══ Material provided

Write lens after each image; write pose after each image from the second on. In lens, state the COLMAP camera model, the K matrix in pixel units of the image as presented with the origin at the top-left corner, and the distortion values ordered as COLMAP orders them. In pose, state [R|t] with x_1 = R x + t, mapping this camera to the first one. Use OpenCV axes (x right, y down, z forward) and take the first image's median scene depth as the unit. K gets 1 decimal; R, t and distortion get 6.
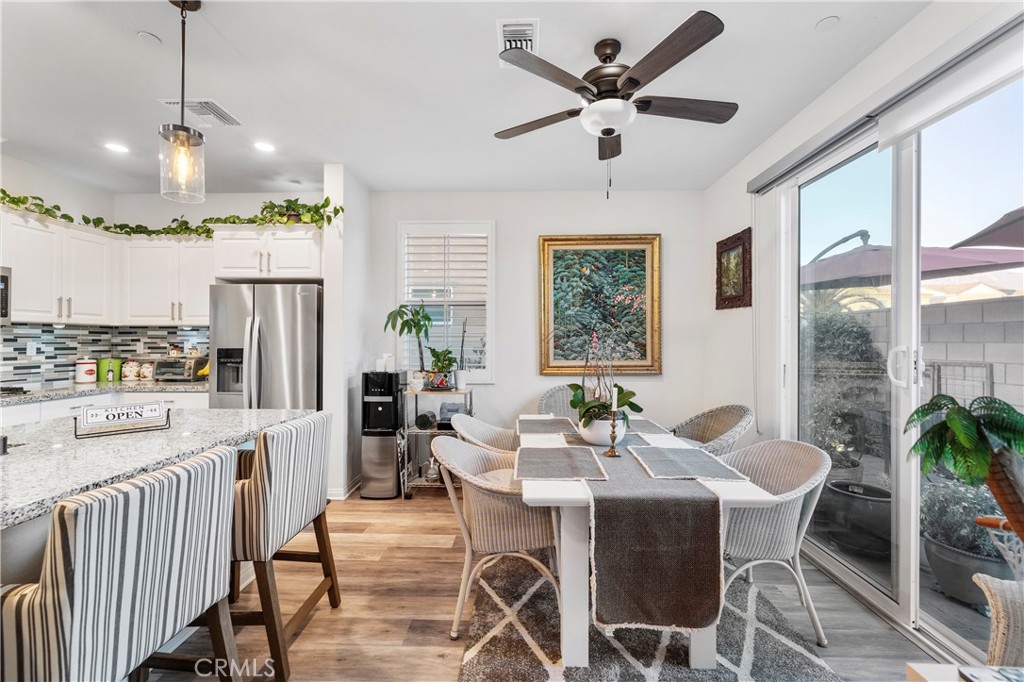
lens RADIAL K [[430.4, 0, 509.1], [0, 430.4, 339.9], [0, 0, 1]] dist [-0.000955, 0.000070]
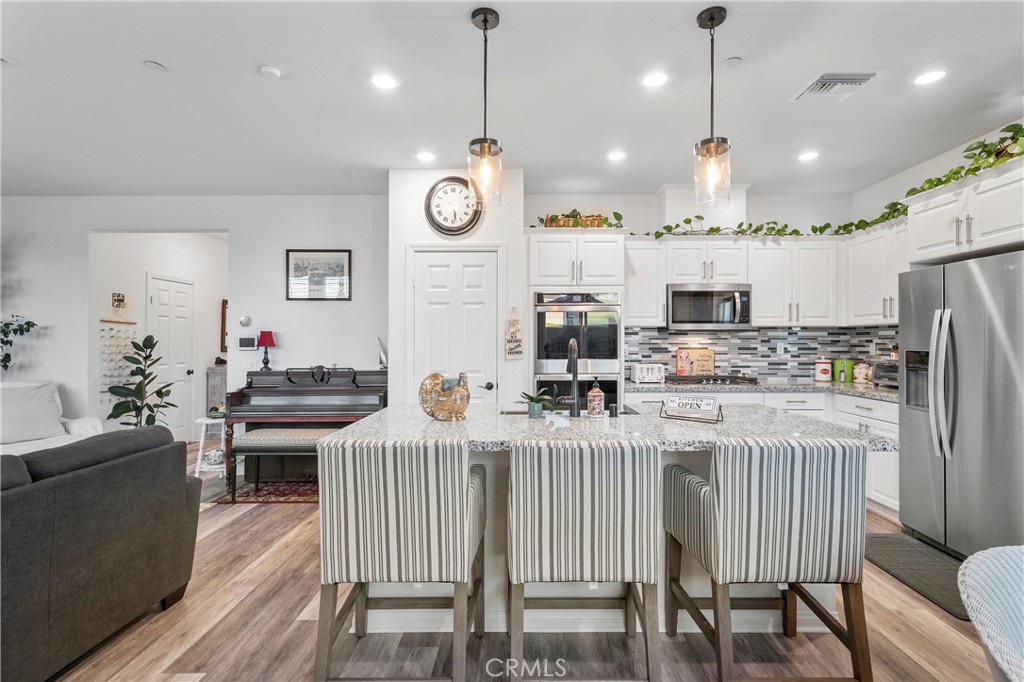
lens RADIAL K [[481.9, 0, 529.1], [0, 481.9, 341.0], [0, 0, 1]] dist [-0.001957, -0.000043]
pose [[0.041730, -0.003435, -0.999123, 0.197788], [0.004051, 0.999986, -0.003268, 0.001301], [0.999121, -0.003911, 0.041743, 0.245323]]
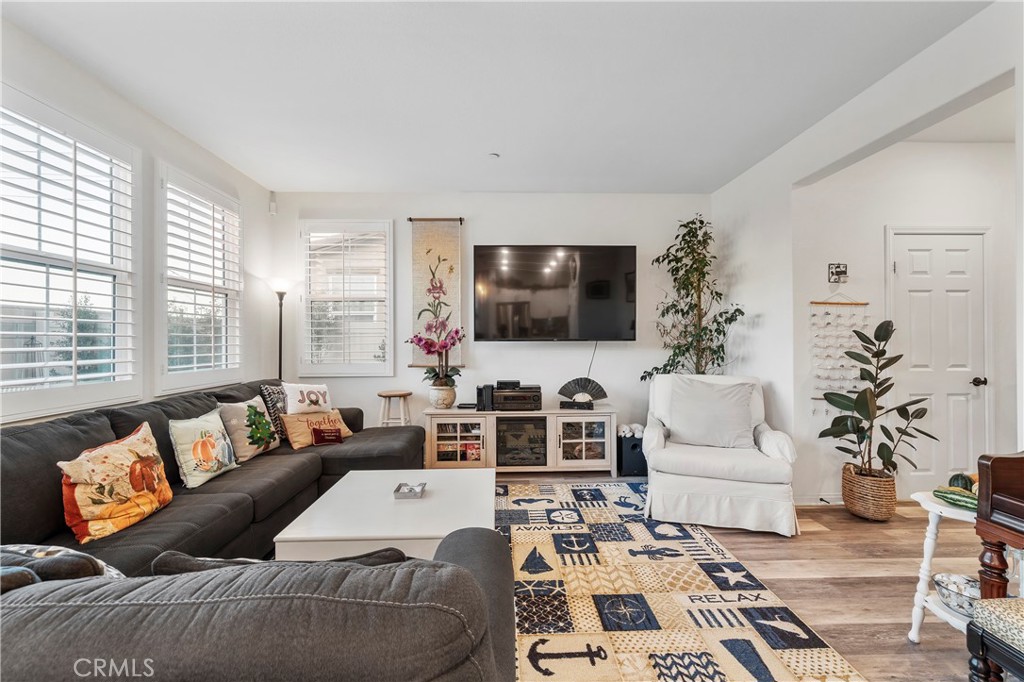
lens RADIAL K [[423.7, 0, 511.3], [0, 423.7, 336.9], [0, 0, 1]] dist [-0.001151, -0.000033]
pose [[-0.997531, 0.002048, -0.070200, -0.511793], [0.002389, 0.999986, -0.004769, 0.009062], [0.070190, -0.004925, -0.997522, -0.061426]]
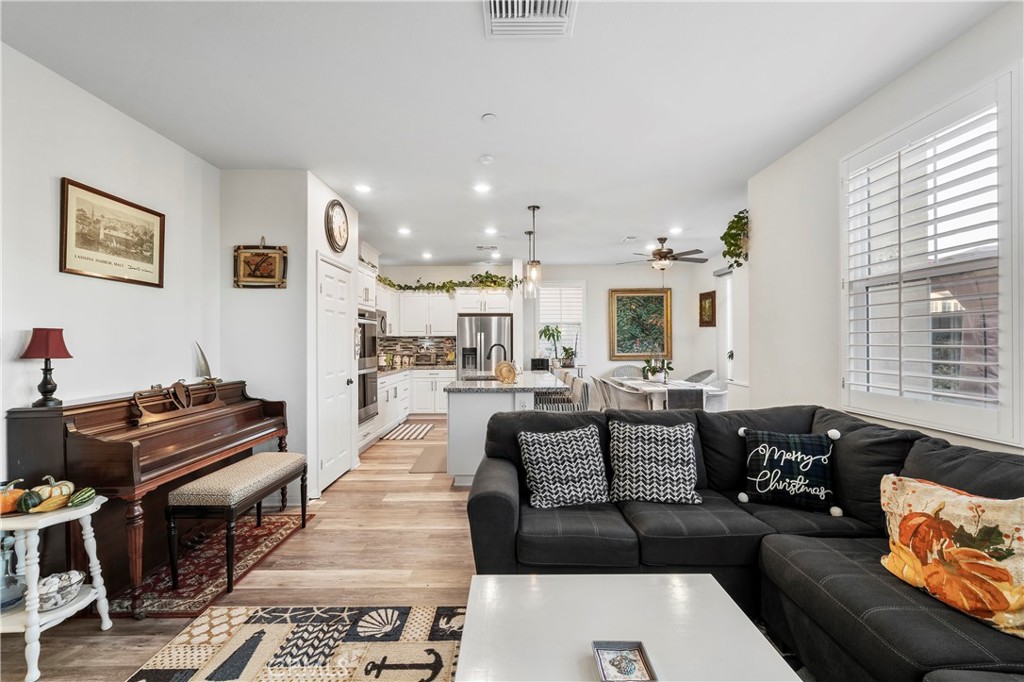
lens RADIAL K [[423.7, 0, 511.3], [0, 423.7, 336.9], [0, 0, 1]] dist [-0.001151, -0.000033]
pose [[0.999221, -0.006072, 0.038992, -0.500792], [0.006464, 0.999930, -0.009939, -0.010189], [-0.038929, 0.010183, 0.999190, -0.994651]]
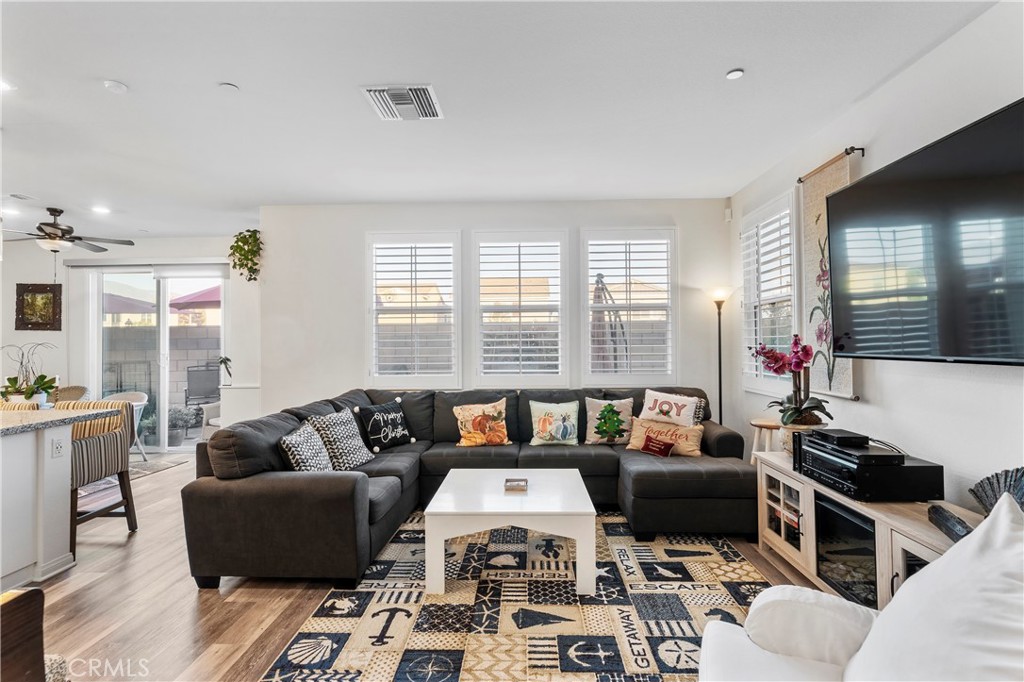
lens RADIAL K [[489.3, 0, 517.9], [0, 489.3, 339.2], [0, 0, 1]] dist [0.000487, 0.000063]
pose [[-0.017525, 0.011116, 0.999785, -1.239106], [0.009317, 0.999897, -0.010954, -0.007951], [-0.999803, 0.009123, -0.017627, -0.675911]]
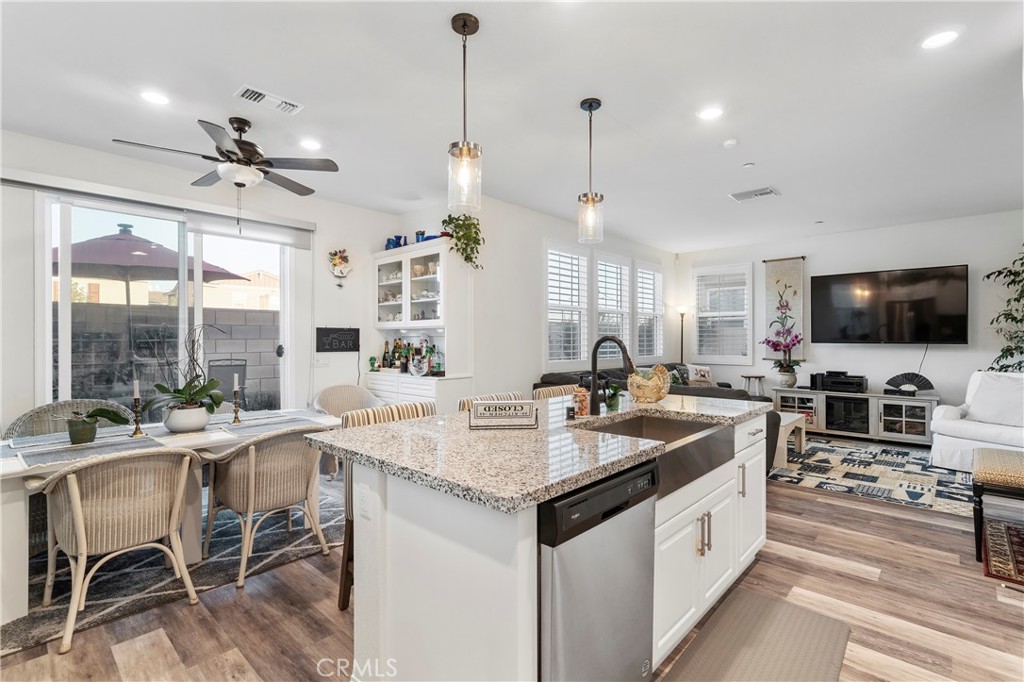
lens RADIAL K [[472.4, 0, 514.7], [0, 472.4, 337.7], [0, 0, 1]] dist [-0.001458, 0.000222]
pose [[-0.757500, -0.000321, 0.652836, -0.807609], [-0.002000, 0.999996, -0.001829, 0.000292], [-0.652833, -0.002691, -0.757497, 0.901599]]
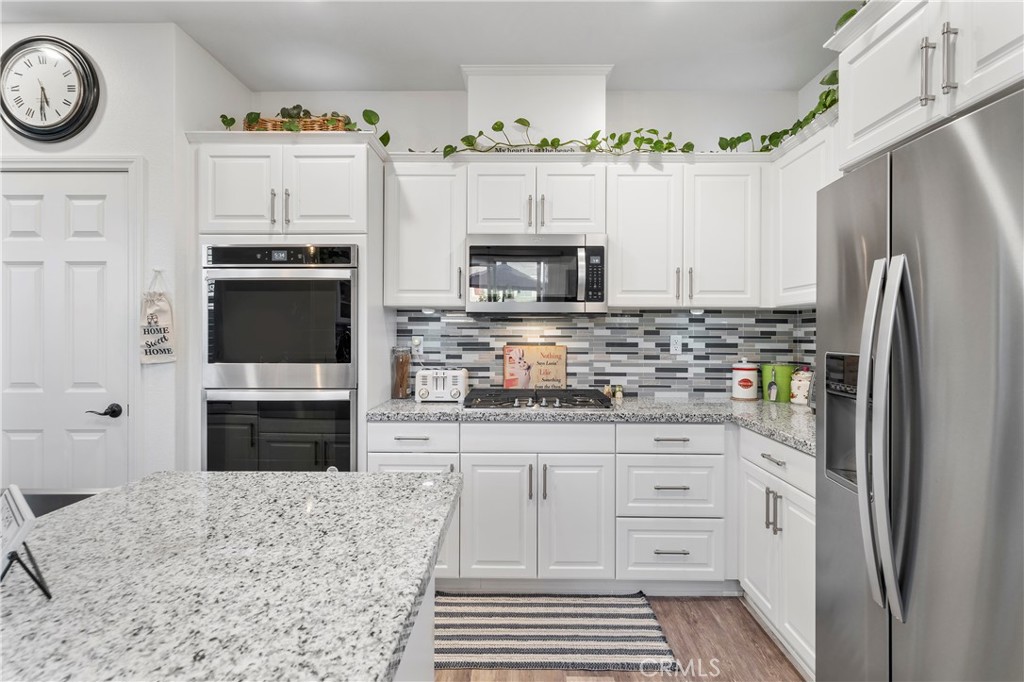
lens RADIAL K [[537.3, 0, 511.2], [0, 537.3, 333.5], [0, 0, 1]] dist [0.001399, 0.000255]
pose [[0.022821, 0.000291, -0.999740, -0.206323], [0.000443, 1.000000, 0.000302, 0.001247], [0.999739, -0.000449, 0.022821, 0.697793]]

════

*Problem to work on*
Please write out all of the data verbatim, with no pictures in the copy.

*Answer below*
Write lens after each image; write pose after each image from the second on. In lens, state the COLMAP camera model, the K matrix in pixel units of the image as presented with the origin at the top-left corner, and the distortion values ordered as COLMAP orders them. In pose, state [R|t] with x_1 = R x + t, mapping this camera to the first one. Use OpenCV axes (x right, y down, z forward) and take the first image's median scene depth as the unit. K gets 1 decimal; R, t and distortion get 6.
lens RADIAL K [[430.4, 0, 509.1], [0, 430.4, 339.9], [0, 0, 1]] dist [-0.000955, 0.000070]
lens RADIAL K [[481.9, 0, 529.1], [0, 481.9, 341.0], [0, 0, 1]] dist [-0.001957, -0.000043]
pose [[0.041730, -0.003435, -0.999123, 0.197788], [0.004051, 0.999986, -0.003268, 0.001301], [0.999121, -0.003911, 0.041743, 0.245323]]
lens RADIAL K [[423.7, 0, 511.3], [0, 423.7, 336.9], [0, 0, 1]] dist [-0.001151, -0.000033]
pose [[-0.997531, 0.002048, -0.070200, -0.511793], [0.002389, 0.999986, -0.004769, 0.009062], [0.070190, -0.004925, -0.997522, -0.061426]]
lens RADIAL K [[423.7, 0, 511.3], [0, 423.7, 336.9], [0, 0, 1]] dist [-0.001151, -0.000033]
pose [[0.999221, -0.006072, 0.038992, -0.500792], [0.006464, 0.999930, -0.009939, -0.010189], [-0.038929, 0.010183, 0.999190, -0.994651]]
lens RADIAL K [[489.3, 0, 517.9], [0, 489.3, 339.2], [0, 0, 1]] dist [0.000487, 0.000063]
pose [[-0.017525, 0.011116, 0.999785, -1.239106], [0.009317, 0.999897, -0.010954, -0.007951], [-0.999803, 0.009123, -0.017627, -0.675911]]
lens RADIAL K [[472.4, 0, 514.7], [0, 472.4, 337.7], [0, 0, 1]] dist [-0.001458, 0.000222]
pose [[-0.757500, -0.000321, 0.652836, -0.807609], [-0.002000, 0.999996, -0.001829, 0.000292], [-0.652833, -0.002691, -0.757497, 0.901599]]
lens RADIAL K [[537.3, 0, 511.2], [0, 537.3, 333.5], [0, 0, 1]] dist [0.001399, 0.000255]
pose [[0.022821, 0.000291, -0.999740, -0.206323], [0.000443, 1.000000, 0.000302, 0.001247], [0.999739, -0.000449, 0.022821, 0.697793]]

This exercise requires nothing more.